Toplumun değişmeyen gündemi "Kadın Cinayetleri " tüm bireyleri rahatsız edecek boyutta artmıştır.

Gün geçmiyor ki ülkenin Manisa dahil, birçok yerinde " kadın cinayeti " haberi duyulmasın...

Tv dizilerindeki şiddet ve ahlaksızlık, hertürlü kötülüğün mübah sayılması…

Senaryolarda, her başrol oyuncusunun, gayri meşru bir çocuğu, eşi bir de sevgilisinin olması, sanki olmazsa olmazlardandır...

Dizilerdeki ve sosyal medyadaki pespayelik, toplumdaki ahlak çöküntüsünü artırmakta, aile içi birliği bozmaktadır.

Burada uzun uzun bu konuyu yazmayacağım.

Hepimizin TV haberlerinde gördüğümüz; kadına, çocuğa hayvana şiddetin artması, toplumu endişelendiriyor.

Bu şiddetin önüne geçilmesi için yapılan yürüyüşlerden biri de Mesir Mahallesi Muhtarı Semra Geçer Hanım, öğretmenler ve mahallede yaşayan kadınlar tarafından gerçekleştirildi.

Bir hanımın "kendim için değil, kız torunlarımın gelecekte güven içinde yaşamaları için katıldım." Demesi çok anlamlıydı.

Artık erkeklerin elleri kadına, çocuğa vurmak için değil, çiçek vermek için uzanmalı. Dilleri kötü söz, küfür etmek yerine sevgiyi, değer vermeyi , iltifat sözleri söylemeli... Gözleri nefretle değil, sevgi ve şefkatle bakmalı, duruşu yanındakine güven vermeli.

Bütün bunların olması imkansız değil.

Çocuk önce, aile içinde güzel ahlak ve sevgiyle büyürse; kendisine ve çevresine saygı duyar, değer verir. Çocuğa, özellikle erkek çocuklara gereken ahlak ve sorumluluk duygusu  aşılanırsa, bugün hepimizi derinden yaralayan "Kadın Cinayetleri"nin  önüne büyük ölçüde geçilir.
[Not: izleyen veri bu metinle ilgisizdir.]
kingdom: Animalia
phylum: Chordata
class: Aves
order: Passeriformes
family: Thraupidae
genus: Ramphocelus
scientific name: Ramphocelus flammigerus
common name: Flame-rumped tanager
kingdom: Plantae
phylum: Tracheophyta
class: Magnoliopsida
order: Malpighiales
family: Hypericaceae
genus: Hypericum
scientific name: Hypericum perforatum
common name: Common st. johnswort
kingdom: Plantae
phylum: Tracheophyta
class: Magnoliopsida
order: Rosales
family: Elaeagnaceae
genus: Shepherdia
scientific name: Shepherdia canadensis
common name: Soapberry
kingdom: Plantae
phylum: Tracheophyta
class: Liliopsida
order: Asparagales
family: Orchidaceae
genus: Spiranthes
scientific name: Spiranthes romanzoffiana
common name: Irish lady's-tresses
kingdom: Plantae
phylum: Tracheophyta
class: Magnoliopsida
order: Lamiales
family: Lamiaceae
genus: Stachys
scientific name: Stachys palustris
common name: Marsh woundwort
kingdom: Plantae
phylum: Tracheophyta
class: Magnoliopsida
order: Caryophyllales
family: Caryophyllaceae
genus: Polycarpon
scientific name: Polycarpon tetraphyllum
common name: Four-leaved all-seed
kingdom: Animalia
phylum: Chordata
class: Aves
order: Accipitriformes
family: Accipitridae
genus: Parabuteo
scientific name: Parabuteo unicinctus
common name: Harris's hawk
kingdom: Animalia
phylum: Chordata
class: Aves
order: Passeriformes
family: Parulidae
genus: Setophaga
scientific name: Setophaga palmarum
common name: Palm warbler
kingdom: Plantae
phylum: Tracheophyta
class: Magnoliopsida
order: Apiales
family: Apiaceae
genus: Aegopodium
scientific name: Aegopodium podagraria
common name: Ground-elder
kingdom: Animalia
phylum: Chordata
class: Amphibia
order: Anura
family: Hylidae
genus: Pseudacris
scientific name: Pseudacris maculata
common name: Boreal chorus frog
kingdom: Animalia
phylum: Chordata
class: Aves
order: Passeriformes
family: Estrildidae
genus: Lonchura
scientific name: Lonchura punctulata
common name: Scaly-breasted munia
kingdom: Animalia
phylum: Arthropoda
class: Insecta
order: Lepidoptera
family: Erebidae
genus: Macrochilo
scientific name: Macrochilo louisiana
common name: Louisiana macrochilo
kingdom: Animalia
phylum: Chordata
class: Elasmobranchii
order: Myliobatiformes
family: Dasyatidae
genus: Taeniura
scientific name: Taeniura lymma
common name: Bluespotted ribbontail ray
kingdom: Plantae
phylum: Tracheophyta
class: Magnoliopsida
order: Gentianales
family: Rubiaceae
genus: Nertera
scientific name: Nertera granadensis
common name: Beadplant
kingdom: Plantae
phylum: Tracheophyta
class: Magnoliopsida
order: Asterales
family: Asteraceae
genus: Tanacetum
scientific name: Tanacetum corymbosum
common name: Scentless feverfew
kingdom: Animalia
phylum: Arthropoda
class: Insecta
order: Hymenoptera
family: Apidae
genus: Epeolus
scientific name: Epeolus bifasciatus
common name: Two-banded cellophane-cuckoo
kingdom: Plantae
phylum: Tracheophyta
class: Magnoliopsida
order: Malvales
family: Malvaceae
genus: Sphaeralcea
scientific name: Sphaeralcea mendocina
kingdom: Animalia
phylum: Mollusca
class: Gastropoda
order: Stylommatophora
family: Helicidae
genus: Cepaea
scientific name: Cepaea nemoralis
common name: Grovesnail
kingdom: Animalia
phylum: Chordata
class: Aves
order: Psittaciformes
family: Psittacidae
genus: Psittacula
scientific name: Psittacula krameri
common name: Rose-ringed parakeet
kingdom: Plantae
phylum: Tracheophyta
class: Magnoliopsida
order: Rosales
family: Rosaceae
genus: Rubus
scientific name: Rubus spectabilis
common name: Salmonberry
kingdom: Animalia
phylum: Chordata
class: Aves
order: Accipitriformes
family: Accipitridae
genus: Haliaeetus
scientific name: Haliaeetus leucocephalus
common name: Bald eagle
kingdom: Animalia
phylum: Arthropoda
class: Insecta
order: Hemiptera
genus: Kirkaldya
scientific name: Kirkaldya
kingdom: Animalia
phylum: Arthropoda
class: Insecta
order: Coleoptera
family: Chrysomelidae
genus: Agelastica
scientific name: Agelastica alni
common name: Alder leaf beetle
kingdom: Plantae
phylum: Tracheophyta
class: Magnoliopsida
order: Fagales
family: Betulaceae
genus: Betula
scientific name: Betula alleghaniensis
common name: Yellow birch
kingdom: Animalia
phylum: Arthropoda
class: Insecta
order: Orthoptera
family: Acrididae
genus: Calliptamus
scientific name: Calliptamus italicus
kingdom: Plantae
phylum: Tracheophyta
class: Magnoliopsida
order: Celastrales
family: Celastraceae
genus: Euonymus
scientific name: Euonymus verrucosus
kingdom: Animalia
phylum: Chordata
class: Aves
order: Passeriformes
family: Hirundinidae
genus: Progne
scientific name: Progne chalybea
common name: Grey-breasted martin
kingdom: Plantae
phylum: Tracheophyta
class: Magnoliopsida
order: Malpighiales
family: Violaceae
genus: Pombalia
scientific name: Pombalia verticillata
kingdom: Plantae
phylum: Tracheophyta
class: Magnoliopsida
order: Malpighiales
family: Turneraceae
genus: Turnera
Herkes "adalet yok, kanun yok" Diye şikayet ediyor.

Kanun var, var da uygulama yok... Bu da suç makinelerine "suç işleme özgürlüğü " veriyor.

Yasalar suçlu için, suçu nispetinde indirimsiz uygulandığı an caydırıcı olur.

Bugün "Dünya Kız Çocukları " günü.

Kızlarımızı, kadınlarımızı, çocuklarımızı her türlü kötülükten, şiddetten korumak hepimizin, hepinizin, tüm erkeklerin de sorumluluğundadır.

Aile içinde erkek çocuklara da her işi yapması öğretilir, sorumluluk verilir , sosyal medyadan biraz uzaklaştırılırsa her şey çok farklı olur.

Eğitim ailede başlar. Çocuk, ailede; ahlak, dürüstlük, saygı, sevgi erdemleriyle yetişirse hem okulda hem hayatta başarılı olur. Haksızlık yapmaz, saldırgan olmaz, iyi insan, iyi örnek olur.

Toplum olarak artık yüreğimizi yaralayan "cinayet " haberlerini değil; artan huzuru, güvenliği, biten işsizlik ve enflasyonu, başarılı kızlarımızı, kadınlarımızı, dünyada ses getiren icatlarımızı, yükselen ekonomimizi duymak istiyoruz.

Huzur ve güven içinde yaşamak herkesin hakkıdır.

Bu içimizi yakan " Kadın Cinayetleri" ne YETER ARTIK diyoruz.